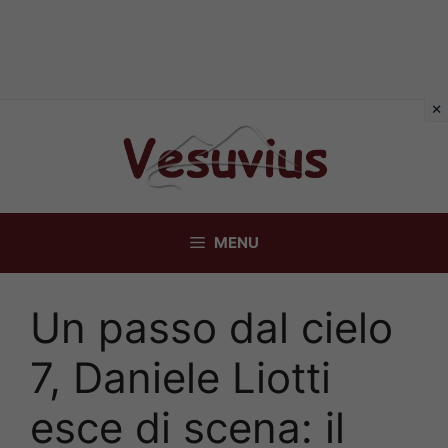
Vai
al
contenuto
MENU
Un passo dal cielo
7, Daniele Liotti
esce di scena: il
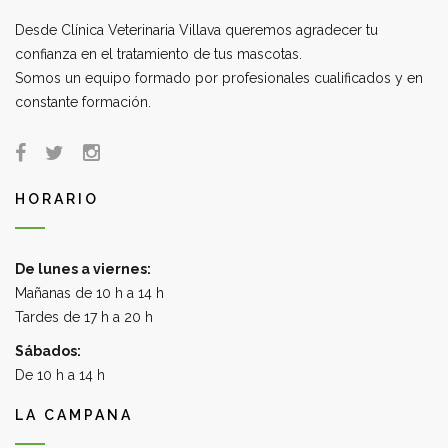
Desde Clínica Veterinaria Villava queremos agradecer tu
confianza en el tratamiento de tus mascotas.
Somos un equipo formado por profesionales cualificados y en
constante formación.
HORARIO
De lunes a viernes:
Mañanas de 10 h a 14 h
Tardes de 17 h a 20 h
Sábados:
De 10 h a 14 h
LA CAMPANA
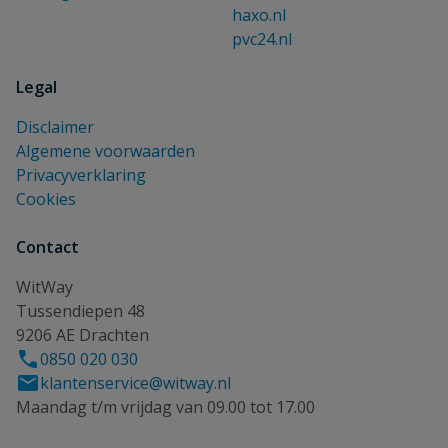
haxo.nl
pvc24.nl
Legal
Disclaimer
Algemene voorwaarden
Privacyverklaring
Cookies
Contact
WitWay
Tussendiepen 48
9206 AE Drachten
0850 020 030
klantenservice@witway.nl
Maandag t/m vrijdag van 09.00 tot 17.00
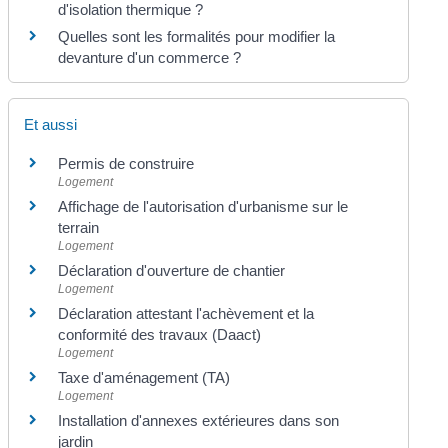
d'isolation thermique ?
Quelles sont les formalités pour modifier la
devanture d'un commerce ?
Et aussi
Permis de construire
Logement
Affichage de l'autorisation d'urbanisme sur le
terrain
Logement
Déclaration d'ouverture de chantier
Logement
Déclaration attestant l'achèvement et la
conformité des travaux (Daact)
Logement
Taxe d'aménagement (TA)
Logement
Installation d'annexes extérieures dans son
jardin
......
**Task details:** Please write out every line of text in the material above, word for word and in the same order, leaving out the pictures.

**Answer section:**
Vai
al
contenuto
MENU
Un passo dal cielo
7, Daniele Liotti
esce di scena: il
Desde Clínica Veterinaria Villava queremos agradecer tu
confianza en el tratamiento de tus mascotas.
Somos un equipo formado por profesionales cualificados y en
constante formación.
HORARIO
De lunes a viernes:
Mañanas de 10 h a 14 h
Tardes de 17 h a 20 h
Sábados:
De 10 h a 14 h
LA CAMPANA
haxo.nl
pvc24.nl
Legal
Disclaimer
Algemene voorwaarden
Privacyverklaring
Cookies
Contact
WitWay
Tussendiepen 48
9206 AE Drachten
0850 020 030
klantenservice@witway.nl
Maandag t/m vrijdag van 09.00 tot 17.00
d'isolation thermique ?
Quelles sont les formalités pour modifier la
devanture d'un commerce ?
Et aussi
Permis de construire
Logement
Affichage de l'autorisation d'urbanisme sur le
terrain
Logement
Déclaration d'ouverture de chantier
Logement
Déclaration attestant l'achèvement et la
conformité des travaux (Daact)
Logement
Taxe d'aménagement (TA)
Logement
Installation d'annexes extérieures dans son
jardin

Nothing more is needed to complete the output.